# whisper_cpp
A thin Elixir wrapper around [`whisper-rs`](https://codeberg.org/tazz4843/whisper-rs),
the Rust bindings to [whisper.cpp](https://github.com/ggerganov/whisper.cpp).
It exposes whisper.cpp speech-to-text to the BEAM through a Rustler NIF: load a
model, hand it 16 kHz mono f32 PCM, get structured segments back. No subprocess,
no Python, no temporary files.
## Installation
```elixir
def deps do
[{:whisper_cpp, "~> 0.1.0"}]
end
```
Installation downloads a precompiled NIF for your target from the project's
GitHub releases - no Rust toolchain needed.

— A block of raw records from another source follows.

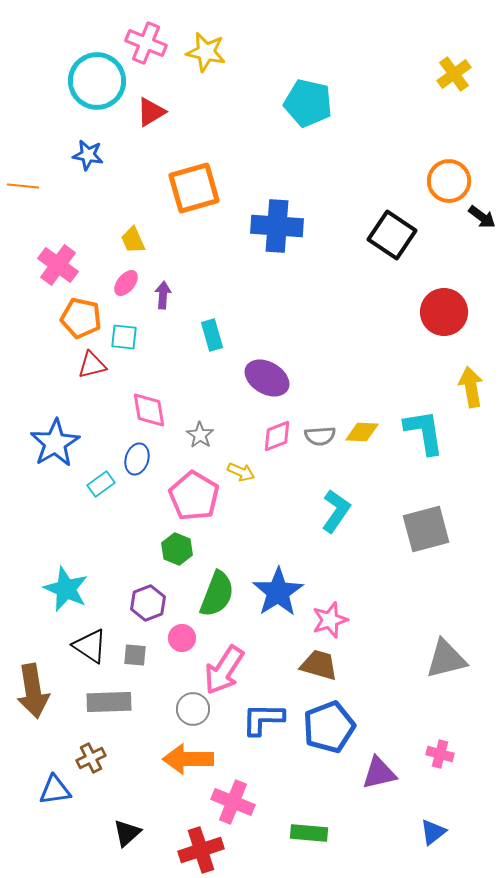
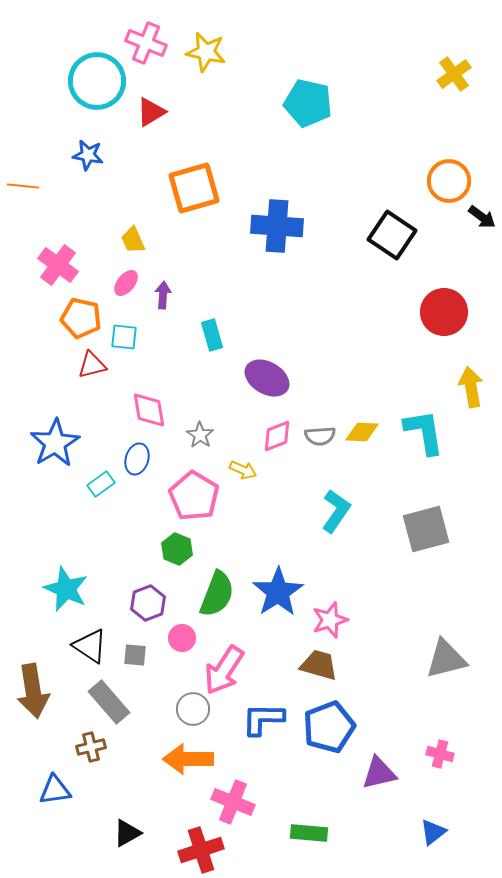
yellow arrow at (241, 472): moved 2 px right, 2 px up
gray rectangle at (109, 702): rotated 51 degrees clockwise
brown cross at (91, 758): moved 11 px up; rotated 12 degrees clockwise
black triangle at (127, 833): rotated 12 degrees clockwise
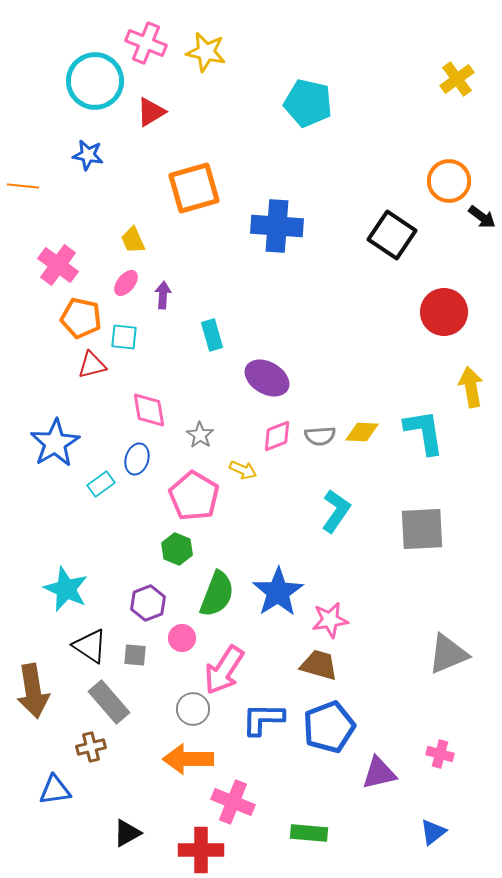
yellow cross at (454, 74): moved 3 px right, 5 px down
cyan circle at (97, 81): moved 2 px left
gray square at (426, 529): moved 4 px left; rotated 12 degrees clockwise
pink star at (330, 620): rotated 9 degrees clockwise
gray triangle at (446, 659): moved 2 px right, 5 px up; rotated 9 degrees counterclockwise
red cross at (201, 850): rotated 18 degrees clockwise
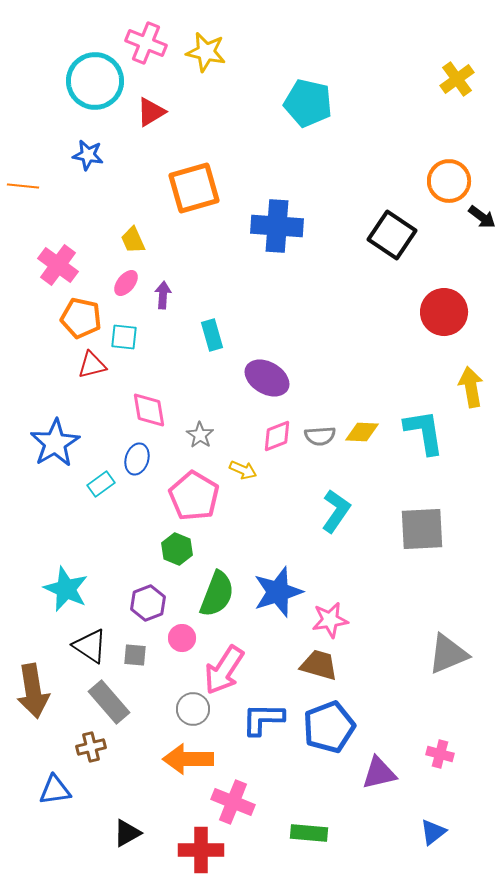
blue star at (278, 592): rotated 15 degrees clockwise
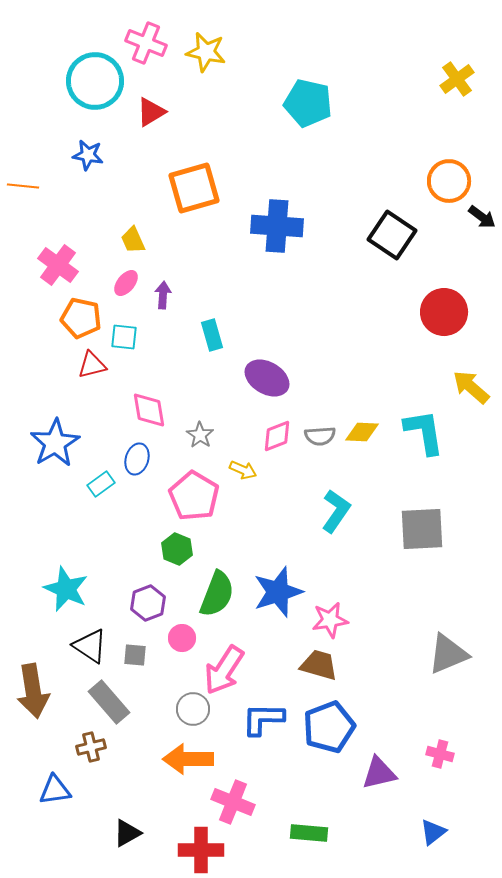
yellow arrow at (471, 387): rotated 39 degrees counterclockwise
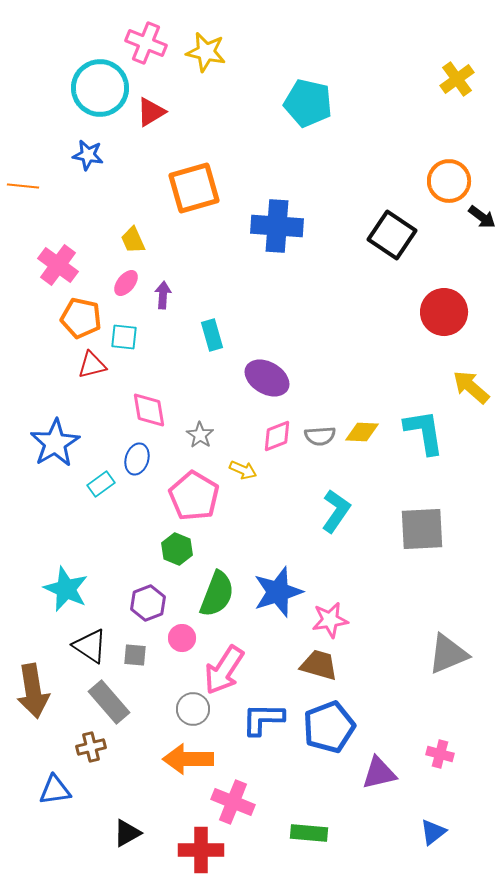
cyan circle at (95, 81): moved 5 px right, 7 px down
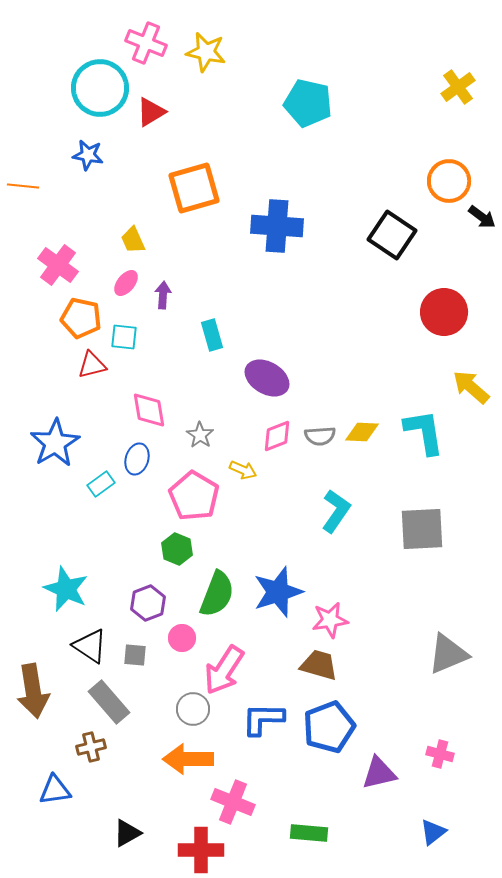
yellow cross at (457, 79): moved 1 px right, 8 px down
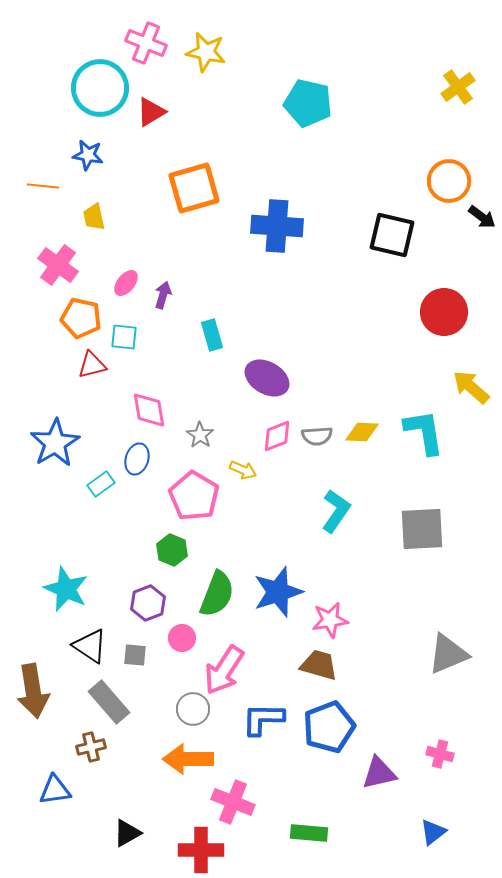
orange line at (23, 186): moved 20 px right
black square at (392, 235): rotated 21 degrees counterclockwise
yellow trapezoid at (133, 240): moved 39 px left, 23 px up; rotated 12 degrees clockwise
purple arrow at (163, 295): rotated 12 degrees clockwise
gray semicircle at (320, 436): moved 3 px left
green hexagon at (177, 549): moved 5 px left, 1 px down
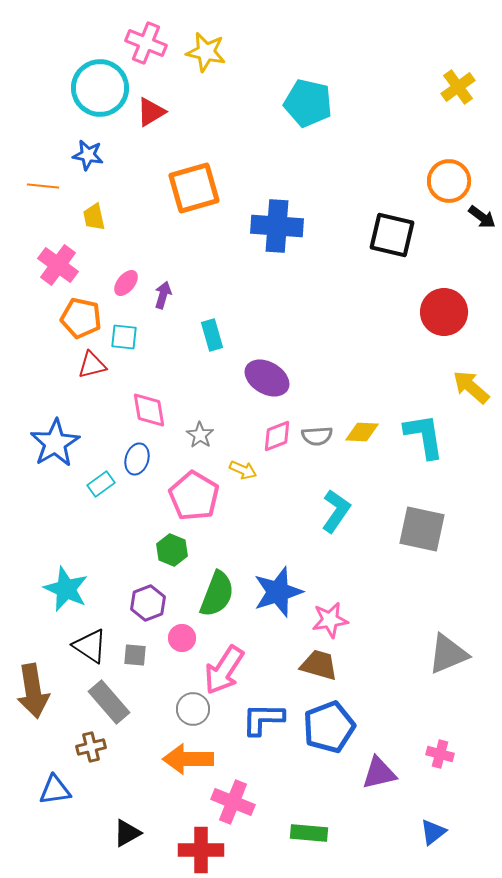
cyan L-shape at (424, 432): moved 4 px down
gray square at (422, 529): rotated 15 degrees clockwise
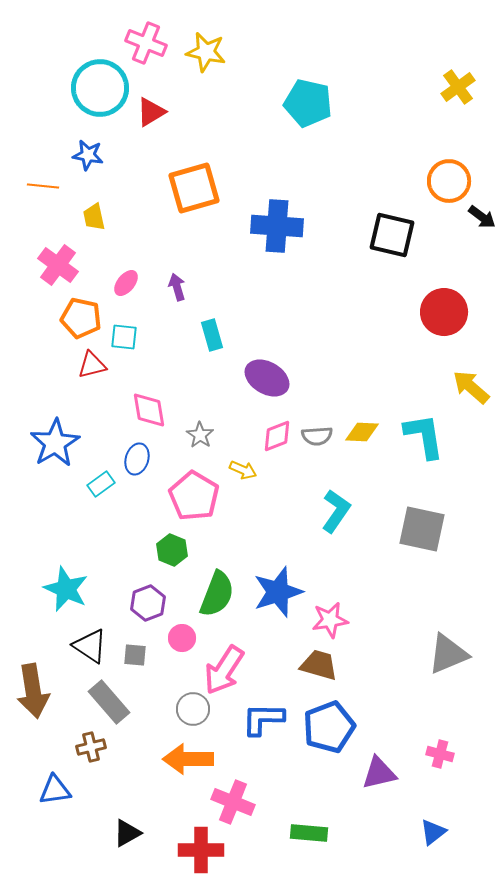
purple arrow at (163, 295): moved 14 px right, 8 px up; rotated 32 degrees counterclockwise
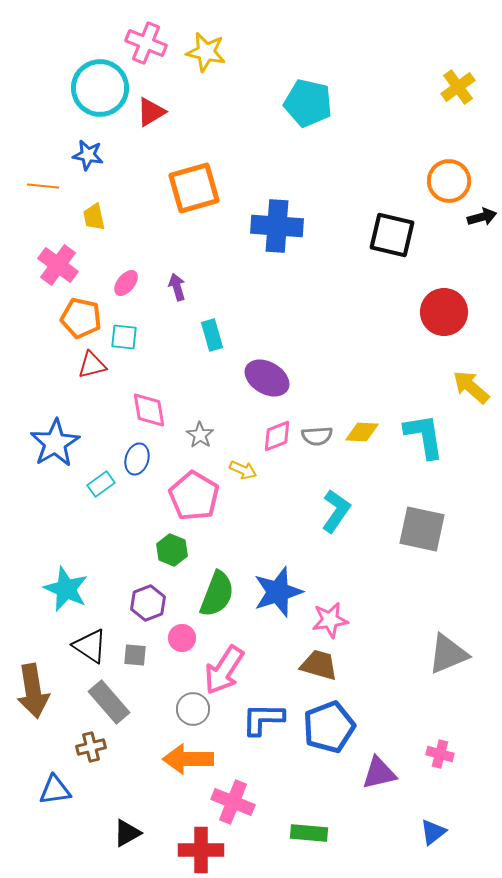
black arrow at (482, 217): rotated 52 degrees counterclockwise
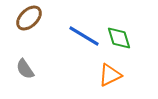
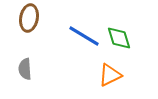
brown ellipse: rotated 36 degrees counterclockwise
gray semicircle: rotated 30 degrees clockwise
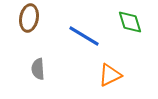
green diamond: moved 11 px right, 16 px up
gray semicircle: moved 13 px right
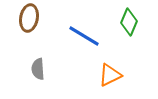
green diamond: moved 1 px left; rotated 40 degrees clockwise
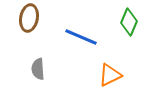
blue line: moved 3 px left, 1 px down; rotated 8 degrees counterclockwise
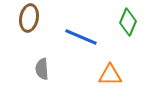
green diamond: moved 1 px left
gray semicircle: moved 4 px right
orange triangle: rotated 25 degrees clockwise
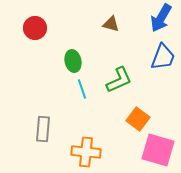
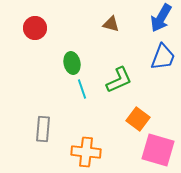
green ellipse: moved 1 px left, 2 px down
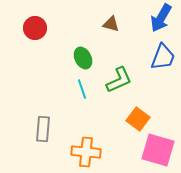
green ellipse: moved 11 px right, 5 px up; rotated 15 degrees counterclockwise
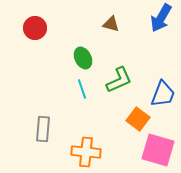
blue trapezoid: moved 37 px down
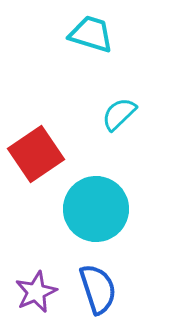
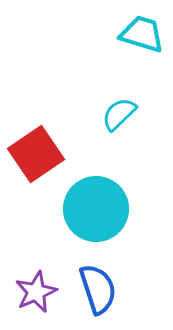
cyan trapezoid: moved 51 px right
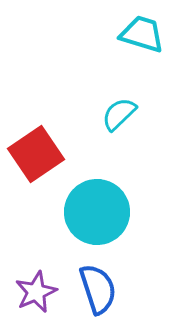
cyan circle: moved 1 px right, 3 px down
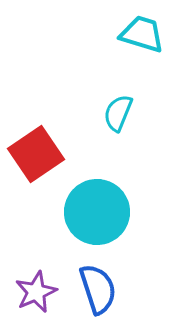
cyan semicircle: moved 1 px left, 1 px up; rotated 24 degrees counterclockwise
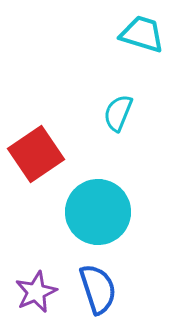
cyan circle: moved 1 px right
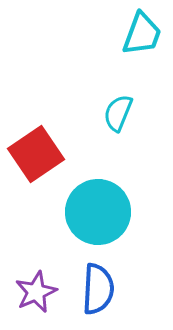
cyan trapezoid: rotated 93 degrees clockwise
blue semicircle: rotated 21 degrees clockwise
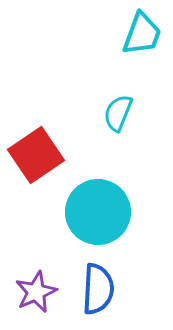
red square: moved 1 px down
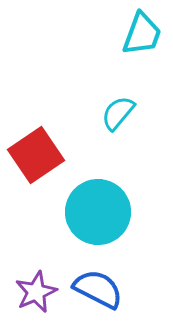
cyan semicircle: rotated 18 degrees clockwise
blue semicircle: rotated 66 degrees counterclockwise
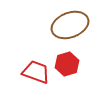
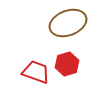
brown ellipse: moved 2 px left, 2 px up
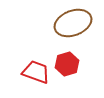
brown ellipse: moved 5 px right
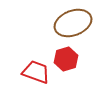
red hexagon: moved 1 px left, 5 px up
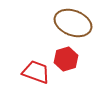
brown ellipse: rotated 42 degrees clockwise
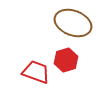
red hexagon: moved 1 px down
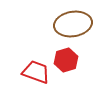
brown ellipse: moved 1 px down; rotated 30 degrees counterclockwise
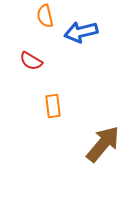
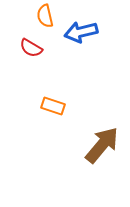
red semicircle: moved 13 px up
orange rectangle: rotated 65 degrees counterclockwise
brown arrow: moved 1 px left, 1 px down
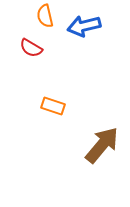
blue arrow: moved 3 px right, 6 px up
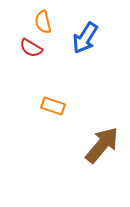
orange semicircle: moved 2 px left, 6 px down
blue arrow: moved 1 px right, 12 px down; rotated 44 degrees counterclockwise
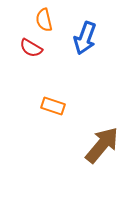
orange semicircle: moved 1 px right, 2 px up
blue arrow: rotated 12 degrees counterclockwise
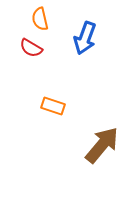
orange semicircle: moved 4 px left, 1 px up
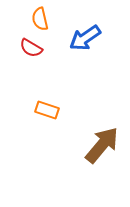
blue arrow: rotated 36 degrees clockwise
orange rectangle: moved 6 px left, 4 px down
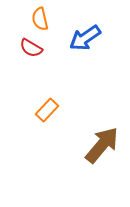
orange rectangle: rotated 65 degrees counterclockwise
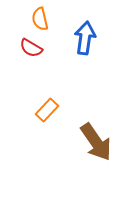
blue arrow: rotated 132 degrees clockwise
brown arrow: moved 6 px left, 3 px up; rotated 105 degrees clockwise
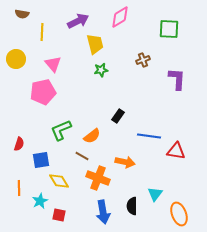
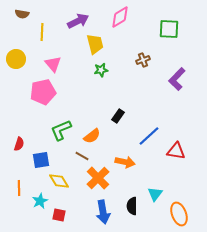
purple L-shape: rotated 140 degrees counterclockwise
blue line: rotated 50 degrees counterclockwise
orange cross: rotated 25 degrees clockwise
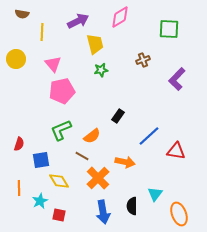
pink pentagon: moved 19 px right, 1 px up
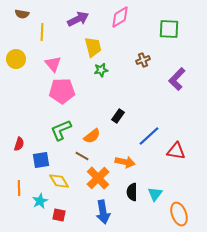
purple arrow: moved 2 px up
yellow trapezoid: moved 2 px left, 3 px down
pink pentagon: rotated 10 degrees clockwise
black semicircle: moved 14 px up
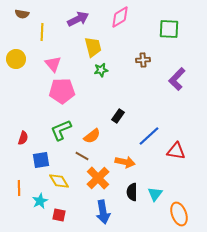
brown cross: rotated 16 degrees clockwise
red semicircle: moved 4 px right, 6 px up
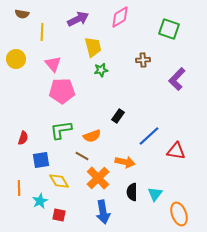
green square: rotated 15 degrees clockwise
green L-shape: rotated 15 degrees clockwise
orange semicircle: rotated 18 degrees clockwise
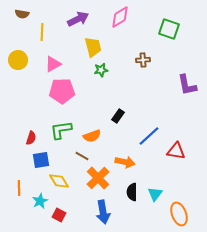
yellow circle: moved 2 px right, 1 px down
pink triangle: rotated 42 degrees clockwise
purple L-shape: moved 10 px right, 6 px down; rotated 55 degrees counterclockwise
red semicircle: moved 8 px right
red square: rotated 16 degrees clockwise
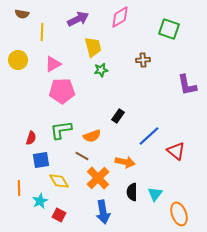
red triangle: rotated 30 degrees clockwise
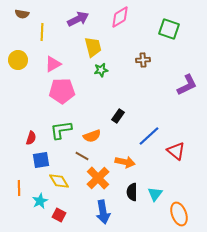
purple L-shape: rotated 105 degrees counterclockwise
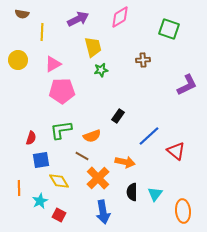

Requires Elixir 1.19+.
## Usage
```elixir
{:ok, model} = WhisperCpp.load_model("models/ggml-large-v3.bin")
# Decode upstream (ffmpeg, bumblebee, ...) into 16 kHz mono f32 PCM:
# ffmpeg -i jfk.wav -f f32le -ac 1 -ar 16000 jfk.pcm
pcm = File.read!("jfk.pcm")
{:ok, %WhisperCpp.Transcription{text: text, segments: segs}} =
WhisperCpp.transcribe(model, {:pcm_f32, pcm}, language: "en")
IO.puts(text)
for s <- segs, do: IO.puts("[#{s.start}-#{s.end}] #{s.text}")
```
Audio is always `{:pcm_f32, binary}` - little-endian f32 samples, mono, 16 kHz,
normalised to `[-1.0, 1.0]`. The library does **not** decode WAV/MP3/etc;
decode upstream. `transcribe_slice/4` runs a `[start_s, end_s)` window of a
master PCM buffer and shifts the returned times back into the source timeline.
See [the docs](https://hexdocs.pm/whisper_cpp) for the full option list
(`:translate`, `:initial_prompt`, `:word_timestamps`, `:beam_size`,
`:n_threads`, cancellation, progress messages, ...) and error handling.
## Backends
CPU is always available. Pick one accelerator per build; the precompiled Hex
package ships CPU plus `cuda` / `hipblas` variants for Linux and Metal on Apple
Silicon, selected via `WHISPER_CPP_VARIANT`:
```bash
WHISPER_CPP_VARIANT=cuda mix deps.compile whisper_cpp
```
To build from source with any whisper-rs backend (`cuda`, `hipblas`, `vulkan`,
`metal`, `coreml`, `intel-sycl`, `openblas`, `openmp`):
```bash
WHISPER_CPP_BUILD=1 WHISPER_CPP_FEATURES=cuda mix compile
```
Source builds need a Rust toolchain, `cmake`, a C++17 compiler, and the
backend's own SDK (CUDA toolkit, ROCm, Vulkan SDK, ...).
## Testing
```bash
mix test # unit tests, no downloads
mix test --include integration # downloads ggml-tiny.en + JFK sample, real inference
```
## License
MIT. whisper.cpp is MIT-licensed; `whisper-rs` is public domain (Unlicense)
and vendors whisper.cpp, linking it statically.